Q: When would you use Docker (Compose/Swarm) vs Kubernetes?

Answer:

This is a high-level architecture question that interviewers use to gauge your understanding of container orchestration.

Docker Compose

  • Scope: Single host only.
  • Use case: Local development, CI/CD test environments, small single-server deployments.
  • Complexity: Minimal.

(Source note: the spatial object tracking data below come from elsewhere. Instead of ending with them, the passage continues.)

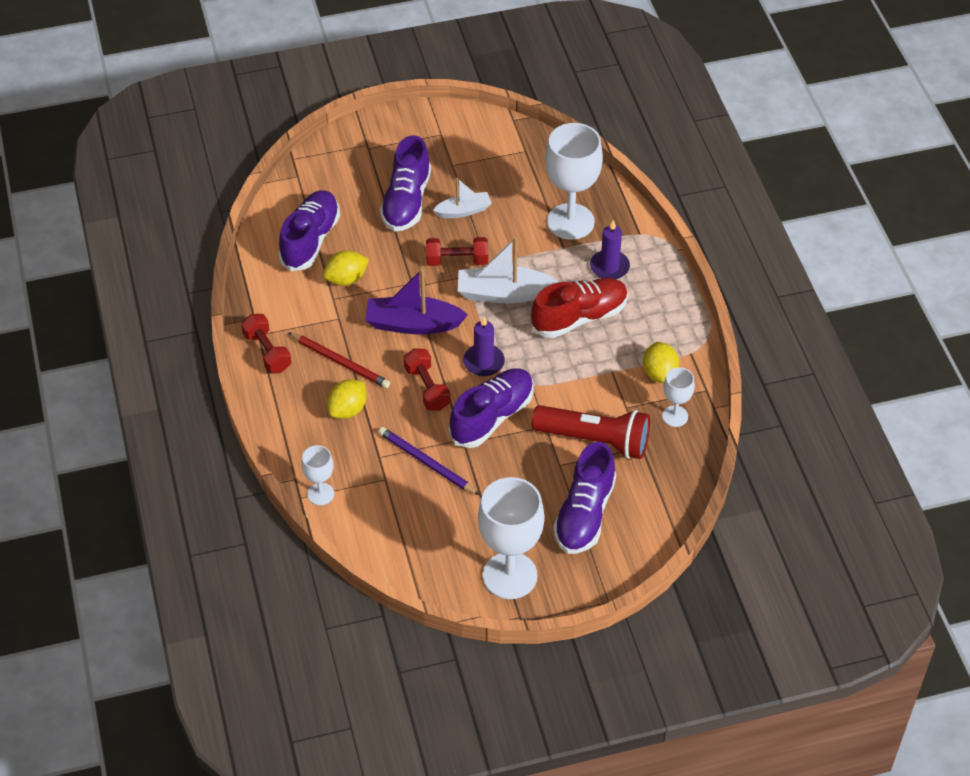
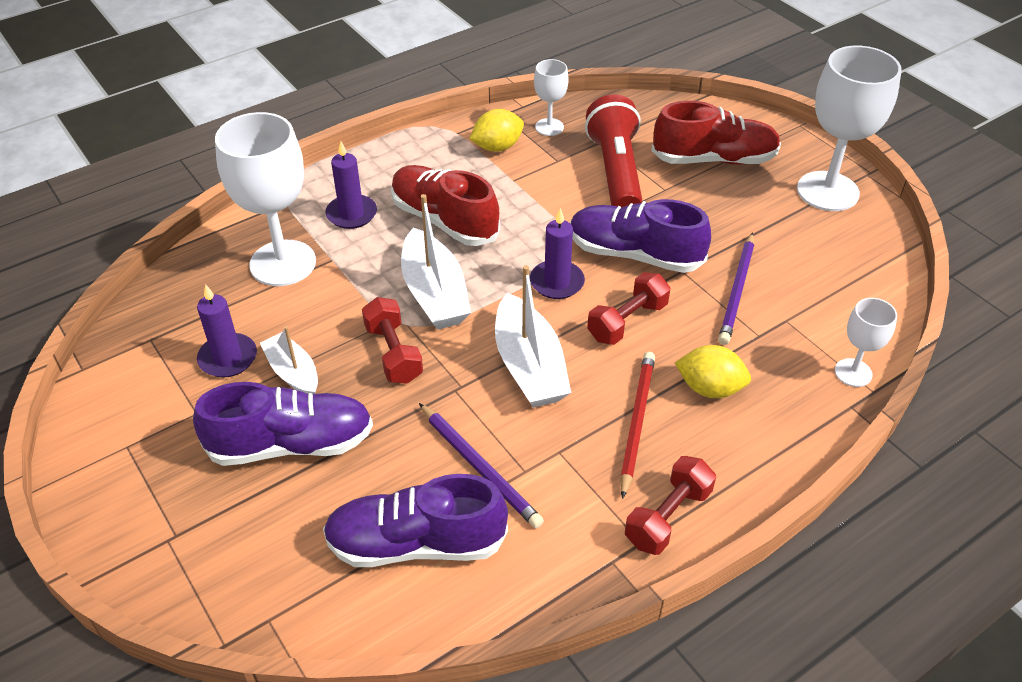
camera: 110 degrees left, 5 degrees down
(346, 279) = (480, 467): yellow lemon -> purple pencil
(413, 324) = (529, 366): purple boat -> white boat
(491, 183) = (228, 358): none -> purple candle
(584, 514) = (714, 159): purple shoe -> red shoe

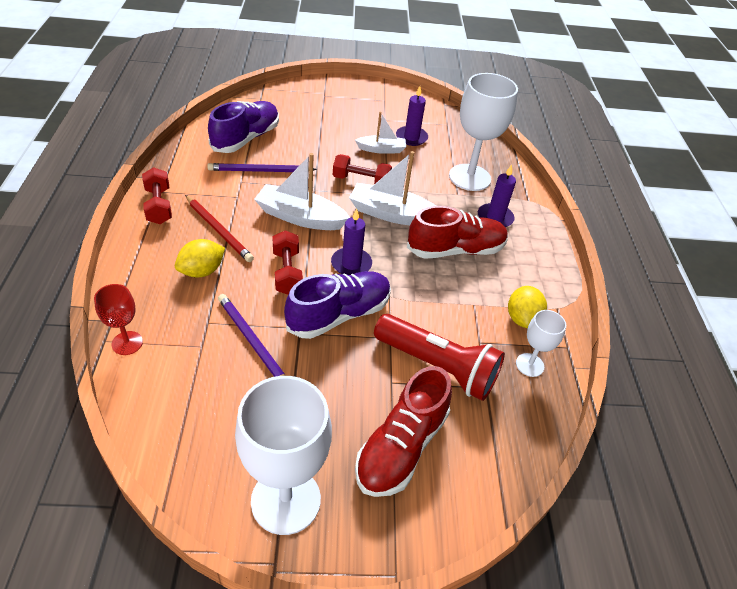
camera: 120 degrees right, 0 degrees up
(291, 444) = (337, 133): purple shoe -> none
(853, 373) = (127, 343): white goblet -> red goblet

A single YAML file.
  • Scaling: docker compose up --scale web=3 (basic, no load balancer).
  • Networking: Automatic service discovery on the same host.

Docker Swarm

  • Scope: Multi-host cluster (built into Docker Engine).
  • Use case: Simple production setups, small teams that want orchestration without Kubernetes complexity.
  • Features: Service discovery, load balancing, rolling updates, secrets management.
  • Scaling: docker service scale web=10 (across multiple nodes).
  • Learning curve: Low (if you know Docker, you know 80% of Swarm).

Kubernetes (K8s)

  • Scope: Multi-host cluster (industry standard for container orchestration).
  • Use case: Large-scale production, microservices, multi-team environments.
  • Features: Everything Swarm has, plus: auto-scaling (HPA/VPA), self-healing, RBAC, custom resource definitions (CRDs), Ingress controllers, service mesh support, advanced scheduling.
  • Scaling: Handles thousands of nodes and hundreds of thousands of pods.
  • Learning curve: Steep. Requires understanding of Pods, Deployments, Services, ConfigMaps, etc.

Comparison Table

FeatureComposeSwarmKubernetes
Multi-host
Auto-scaling✅ (HPA)
Self-healing✅ (basic)✅ (advanced)
Rolling updates
Load balancing✅ (built-in)✅ (Service + Ingress)
SecretsFile-based✅ (encrypted)✅ (encrypted)
Community/EcosystemN/ADecliningDominant
Setup complexityMinutesHoursDays

When to Use What?

  • Compose: You're developing locally or running a small app on a single server.
  • Swarm: You need multi-host orchestration but want something simpler than Kubernetes. (Note: Swarm adoption is declining; most teams go straight to K8s.)
  • Kubernetes: You need production-grade orchestration, auto-scaling, advanced networking, or you're operating at scale.

[!NOTE] In interviews, it's perfectly acceptable to say: "We used Docker Compose for local dev and Kubernetes for production." This shows practical understanding of using the right tool for the right environment.